▶ _SOURCE TEXT_
....

Keeping Kids Engaged at Home

With stay-home orders in place there’s an increased need for ways to keep kids engaged and stimulated at home.

by Amanda Williams


On Monday, Gov. Jay Inslee announced that all Washington state schools would stay closed for the rest of the school year. Unlike traditional school breaks, this one came without warning and with the added challenge of social distancing. As life becomes more restrictive, some may worry about how they will keep their children engaged outside of school work.

As families balance keeping their kids at home, there is no need for fancy, overly polished materials for students to learn. A basic toolkit of pencils, crayons, paper, and household items can be used to put together an activity. When children use the items around them, they are taught that not all learning happens in workbooks, or with perfectly cut and laminated materials.

Use Recycled Materials:

Flatten a cardboard box and create a model of a city or a home. Use recycled materials to add in 3-dimentional details. Challenge older children to reason with the size and proportion of their items. For example, in a model house, how big should the kitchen table be in relationship to the size of the bathtub? Measure the items in your home to get a true scale.

....

▶ _EXCERPTED DATA_
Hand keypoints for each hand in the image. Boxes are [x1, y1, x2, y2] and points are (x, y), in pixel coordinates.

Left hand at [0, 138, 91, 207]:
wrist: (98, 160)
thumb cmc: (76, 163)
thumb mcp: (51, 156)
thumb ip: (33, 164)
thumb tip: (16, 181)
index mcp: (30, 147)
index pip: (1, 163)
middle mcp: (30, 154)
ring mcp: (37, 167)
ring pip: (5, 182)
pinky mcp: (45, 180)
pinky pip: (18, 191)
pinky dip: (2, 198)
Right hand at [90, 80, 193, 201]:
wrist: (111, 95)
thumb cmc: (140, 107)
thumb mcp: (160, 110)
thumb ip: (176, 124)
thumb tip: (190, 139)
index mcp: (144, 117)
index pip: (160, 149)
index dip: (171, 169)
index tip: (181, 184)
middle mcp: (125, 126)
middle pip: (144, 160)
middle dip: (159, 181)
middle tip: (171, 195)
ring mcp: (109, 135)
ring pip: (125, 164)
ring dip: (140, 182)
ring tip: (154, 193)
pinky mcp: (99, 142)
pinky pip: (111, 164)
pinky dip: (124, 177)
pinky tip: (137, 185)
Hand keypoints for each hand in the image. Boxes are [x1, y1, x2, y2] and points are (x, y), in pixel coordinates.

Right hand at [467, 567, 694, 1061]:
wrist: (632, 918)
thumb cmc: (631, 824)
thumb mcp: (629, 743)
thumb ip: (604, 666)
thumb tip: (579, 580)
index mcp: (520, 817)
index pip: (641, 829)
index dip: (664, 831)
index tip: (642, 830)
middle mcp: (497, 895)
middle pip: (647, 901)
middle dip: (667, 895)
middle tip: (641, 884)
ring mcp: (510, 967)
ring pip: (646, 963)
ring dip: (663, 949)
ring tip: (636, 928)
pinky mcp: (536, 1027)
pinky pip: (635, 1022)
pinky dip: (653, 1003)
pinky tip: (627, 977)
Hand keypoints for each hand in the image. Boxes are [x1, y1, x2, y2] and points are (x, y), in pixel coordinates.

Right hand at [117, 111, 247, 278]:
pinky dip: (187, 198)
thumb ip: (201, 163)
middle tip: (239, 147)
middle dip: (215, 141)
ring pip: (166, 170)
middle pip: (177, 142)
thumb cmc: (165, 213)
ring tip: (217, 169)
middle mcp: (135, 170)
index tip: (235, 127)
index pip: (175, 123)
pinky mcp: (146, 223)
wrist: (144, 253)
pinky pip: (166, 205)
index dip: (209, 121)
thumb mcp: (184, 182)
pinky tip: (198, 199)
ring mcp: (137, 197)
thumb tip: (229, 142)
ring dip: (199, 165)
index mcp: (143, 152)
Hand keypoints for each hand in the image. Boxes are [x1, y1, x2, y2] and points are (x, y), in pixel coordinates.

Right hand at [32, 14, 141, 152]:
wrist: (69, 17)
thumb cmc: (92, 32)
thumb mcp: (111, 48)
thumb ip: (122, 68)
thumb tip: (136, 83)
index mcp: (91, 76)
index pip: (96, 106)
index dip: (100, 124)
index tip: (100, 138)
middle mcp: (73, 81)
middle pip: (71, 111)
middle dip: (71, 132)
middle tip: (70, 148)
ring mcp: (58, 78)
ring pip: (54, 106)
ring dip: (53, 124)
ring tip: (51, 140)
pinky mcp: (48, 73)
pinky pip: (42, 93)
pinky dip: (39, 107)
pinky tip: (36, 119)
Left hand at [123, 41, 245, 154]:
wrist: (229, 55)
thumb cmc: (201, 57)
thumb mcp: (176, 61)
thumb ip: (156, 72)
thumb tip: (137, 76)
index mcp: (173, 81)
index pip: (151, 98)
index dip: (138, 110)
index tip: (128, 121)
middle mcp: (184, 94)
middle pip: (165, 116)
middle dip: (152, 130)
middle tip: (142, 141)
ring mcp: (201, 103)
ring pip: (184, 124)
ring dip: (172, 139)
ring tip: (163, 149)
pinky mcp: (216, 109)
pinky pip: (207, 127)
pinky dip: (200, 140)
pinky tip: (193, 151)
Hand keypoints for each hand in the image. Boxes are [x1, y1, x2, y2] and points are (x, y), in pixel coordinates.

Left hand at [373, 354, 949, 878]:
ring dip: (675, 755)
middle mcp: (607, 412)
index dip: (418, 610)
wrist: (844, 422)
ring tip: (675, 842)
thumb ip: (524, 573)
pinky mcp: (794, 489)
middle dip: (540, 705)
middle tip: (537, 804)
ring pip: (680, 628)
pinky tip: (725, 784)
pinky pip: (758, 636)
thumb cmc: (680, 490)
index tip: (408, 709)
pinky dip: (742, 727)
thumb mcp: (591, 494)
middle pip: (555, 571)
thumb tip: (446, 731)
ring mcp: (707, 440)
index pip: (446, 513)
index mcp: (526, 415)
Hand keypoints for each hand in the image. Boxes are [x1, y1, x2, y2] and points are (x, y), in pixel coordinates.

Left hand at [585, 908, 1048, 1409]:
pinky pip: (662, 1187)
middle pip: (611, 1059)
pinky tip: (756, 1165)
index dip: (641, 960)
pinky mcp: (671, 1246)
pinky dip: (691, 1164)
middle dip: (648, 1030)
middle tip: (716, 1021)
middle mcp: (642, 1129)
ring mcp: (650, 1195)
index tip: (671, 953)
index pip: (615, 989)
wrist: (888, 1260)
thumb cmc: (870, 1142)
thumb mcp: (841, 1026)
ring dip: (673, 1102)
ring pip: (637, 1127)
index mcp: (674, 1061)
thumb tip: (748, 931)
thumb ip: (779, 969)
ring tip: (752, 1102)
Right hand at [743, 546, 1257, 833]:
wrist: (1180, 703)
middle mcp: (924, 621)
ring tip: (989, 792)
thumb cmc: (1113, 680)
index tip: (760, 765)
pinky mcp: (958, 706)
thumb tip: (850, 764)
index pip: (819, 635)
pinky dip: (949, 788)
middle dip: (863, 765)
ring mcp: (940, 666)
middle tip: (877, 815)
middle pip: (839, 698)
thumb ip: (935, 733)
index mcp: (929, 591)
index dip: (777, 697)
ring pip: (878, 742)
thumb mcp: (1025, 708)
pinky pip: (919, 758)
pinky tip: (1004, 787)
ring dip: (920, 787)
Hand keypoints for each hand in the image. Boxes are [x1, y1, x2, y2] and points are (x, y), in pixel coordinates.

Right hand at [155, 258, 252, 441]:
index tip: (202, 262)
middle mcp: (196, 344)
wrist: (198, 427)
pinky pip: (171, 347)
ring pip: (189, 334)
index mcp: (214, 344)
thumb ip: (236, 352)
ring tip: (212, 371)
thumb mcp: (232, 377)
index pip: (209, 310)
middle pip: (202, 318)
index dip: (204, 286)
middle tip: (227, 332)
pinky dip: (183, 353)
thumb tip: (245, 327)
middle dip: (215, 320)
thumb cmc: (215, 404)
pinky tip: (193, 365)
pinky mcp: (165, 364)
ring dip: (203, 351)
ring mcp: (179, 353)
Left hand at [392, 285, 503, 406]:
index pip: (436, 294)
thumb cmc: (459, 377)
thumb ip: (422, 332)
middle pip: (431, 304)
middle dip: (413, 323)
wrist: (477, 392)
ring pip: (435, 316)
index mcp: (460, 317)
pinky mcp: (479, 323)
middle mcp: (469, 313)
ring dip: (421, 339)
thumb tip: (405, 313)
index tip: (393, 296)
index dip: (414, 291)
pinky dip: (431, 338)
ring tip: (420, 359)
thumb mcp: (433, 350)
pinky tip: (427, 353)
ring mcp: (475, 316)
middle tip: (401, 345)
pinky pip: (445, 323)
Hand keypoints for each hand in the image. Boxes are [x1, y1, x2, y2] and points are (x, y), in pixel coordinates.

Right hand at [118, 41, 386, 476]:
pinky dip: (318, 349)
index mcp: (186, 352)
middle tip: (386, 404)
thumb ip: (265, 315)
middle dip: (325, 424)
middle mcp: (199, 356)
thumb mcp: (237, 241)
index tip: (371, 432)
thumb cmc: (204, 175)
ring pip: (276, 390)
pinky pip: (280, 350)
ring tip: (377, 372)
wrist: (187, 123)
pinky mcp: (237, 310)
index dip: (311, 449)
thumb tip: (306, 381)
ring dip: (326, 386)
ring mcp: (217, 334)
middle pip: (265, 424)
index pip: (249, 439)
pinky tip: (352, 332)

....

▶ _PROBLEM TO WORK ON_
From the article on keeping kids engaged at home, extract the passage starting with "Keeping Kids Engaged" and going on through "and laminated materials.", copied word for word.

▶ _ANSWER AREA_
Keeping Kids Engaged at Home

With stay-home orders in place there’s an increased need for ways to keep kids engaged and stimulated at home.

by Amanda Williams


On Monday, Gov. Jay Inslee announced that all Washington state schools would stay closed for the rest of the school year. Unlike traditional school breaks, this one came without warning and with the added challenge of social distancing. As life becomes more restrictive, some may worry about how they will keep their children engaged outside of school work.

As families balance keeping their kids at home, there is no need for fancy, overly polished materials for students to learn. A basic toolkit of pencils, crayons, paper, and household items can be used to put together an activity. When children use the items around them, they are taught that not all learning happens in workbooks, or with perfectly cut and laminated materials.